Exercise brief:
From the line with "1352 102 1.06" to the line with "598 318 5363", retype every line exactly, including those two, and leave out the rest of the data below.

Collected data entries
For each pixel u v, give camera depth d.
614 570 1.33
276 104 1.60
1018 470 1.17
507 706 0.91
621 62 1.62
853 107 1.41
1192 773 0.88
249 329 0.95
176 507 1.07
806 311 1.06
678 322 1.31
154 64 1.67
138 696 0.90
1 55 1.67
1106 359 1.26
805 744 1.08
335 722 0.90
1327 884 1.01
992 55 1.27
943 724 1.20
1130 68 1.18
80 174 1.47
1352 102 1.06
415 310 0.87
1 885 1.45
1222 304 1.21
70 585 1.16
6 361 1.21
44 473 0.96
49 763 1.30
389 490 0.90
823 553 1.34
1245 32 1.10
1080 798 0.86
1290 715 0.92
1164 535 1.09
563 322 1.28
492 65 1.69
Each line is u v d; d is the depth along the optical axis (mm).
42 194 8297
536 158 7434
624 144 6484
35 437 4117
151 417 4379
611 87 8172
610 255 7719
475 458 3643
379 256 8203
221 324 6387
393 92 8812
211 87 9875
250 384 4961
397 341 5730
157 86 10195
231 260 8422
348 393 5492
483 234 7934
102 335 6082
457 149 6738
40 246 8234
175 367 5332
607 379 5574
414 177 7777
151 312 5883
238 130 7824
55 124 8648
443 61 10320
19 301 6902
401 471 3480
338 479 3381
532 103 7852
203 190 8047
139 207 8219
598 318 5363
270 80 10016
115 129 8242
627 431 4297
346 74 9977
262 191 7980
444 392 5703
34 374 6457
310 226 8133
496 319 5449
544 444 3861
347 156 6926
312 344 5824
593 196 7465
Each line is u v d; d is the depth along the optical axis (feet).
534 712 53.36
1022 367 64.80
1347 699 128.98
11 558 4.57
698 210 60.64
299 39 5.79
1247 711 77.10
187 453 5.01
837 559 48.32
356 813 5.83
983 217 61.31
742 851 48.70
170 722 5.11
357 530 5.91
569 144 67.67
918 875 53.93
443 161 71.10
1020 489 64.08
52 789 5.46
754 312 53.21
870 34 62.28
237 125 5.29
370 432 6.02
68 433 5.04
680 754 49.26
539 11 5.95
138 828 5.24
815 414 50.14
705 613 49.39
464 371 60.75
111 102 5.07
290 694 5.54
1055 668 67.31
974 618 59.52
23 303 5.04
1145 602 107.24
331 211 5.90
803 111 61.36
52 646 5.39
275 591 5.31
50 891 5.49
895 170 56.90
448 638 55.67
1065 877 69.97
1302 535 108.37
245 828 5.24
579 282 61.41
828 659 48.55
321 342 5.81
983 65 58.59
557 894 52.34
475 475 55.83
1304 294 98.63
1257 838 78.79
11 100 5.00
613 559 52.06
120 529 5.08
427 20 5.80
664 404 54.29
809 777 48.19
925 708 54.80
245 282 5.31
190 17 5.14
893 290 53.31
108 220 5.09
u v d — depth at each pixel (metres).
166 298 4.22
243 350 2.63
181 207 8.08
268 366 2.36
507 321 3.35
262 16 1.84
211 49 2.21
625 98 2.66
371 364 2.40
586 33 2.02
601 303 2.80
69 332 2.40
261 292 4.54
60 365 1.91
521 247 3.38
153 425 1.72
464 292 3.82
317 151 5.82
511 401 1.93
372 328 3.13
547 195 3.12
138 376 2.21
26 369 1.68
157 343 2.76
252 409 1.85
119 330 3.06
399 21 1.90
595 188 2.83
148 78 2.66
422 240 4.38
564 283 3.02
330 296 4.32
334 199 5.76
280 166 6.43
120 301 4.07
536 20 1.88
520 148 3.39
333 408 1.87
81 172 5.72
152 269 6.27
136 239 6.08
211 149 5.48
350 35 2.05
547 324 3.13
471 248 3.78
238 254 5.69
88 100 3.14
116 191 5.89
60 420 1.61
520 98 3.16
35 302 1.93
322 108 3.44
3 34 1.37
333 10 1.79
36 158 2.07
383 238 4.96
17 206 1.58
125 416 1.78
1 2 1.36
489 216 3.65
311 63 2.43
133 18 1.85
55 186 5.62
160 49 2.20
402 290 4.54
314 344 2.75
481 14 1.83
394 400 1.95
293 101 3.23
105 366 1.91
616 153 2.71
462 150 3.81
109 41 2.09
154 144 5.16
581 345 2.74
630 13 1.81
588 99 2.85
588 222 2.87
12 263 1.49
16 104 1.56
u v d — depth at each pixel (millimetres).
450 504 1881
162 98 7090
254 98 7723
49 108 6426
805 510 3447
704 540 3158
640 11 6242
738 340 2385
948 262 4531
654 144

Task output:
1352 102 1.06
415 310 0.87
1 885 1.45
1222 304 1.21
70 585 1.16
6 361 1.21
44 473 0.96
49 763 1.30
389 490 0.90
823 553 1.34
1245 32 1.10
1080 798 0.86
1290 715 0.92
1164 535 1.09
563 322 1.28
492 65 1.69
Each line is u v d; d is the depth along the optical axis (mm).
42 194 8297
536 158 7434
624 144 6484
35 437 4117
151 417 4379
611 87 8172
610 255 7719
475 458 3643
379 256 8203
221 324 6387
393 92 8812
211 87 9875
250 384 4961
397 341 5730
157 86 10195
231 260 8422
348 393 5492
483 234 7934
102 335 6082
457 149 6738
40 246 8234
175 367 5332
607 379 5574
414 177 7777
151 312 5883
238 130 7824
55 124 8648
443 61 10320
19 301 6902
401 471 3480
338 479 3381
532 103 7852
203 190 8047
139 207 8219
598 318 5363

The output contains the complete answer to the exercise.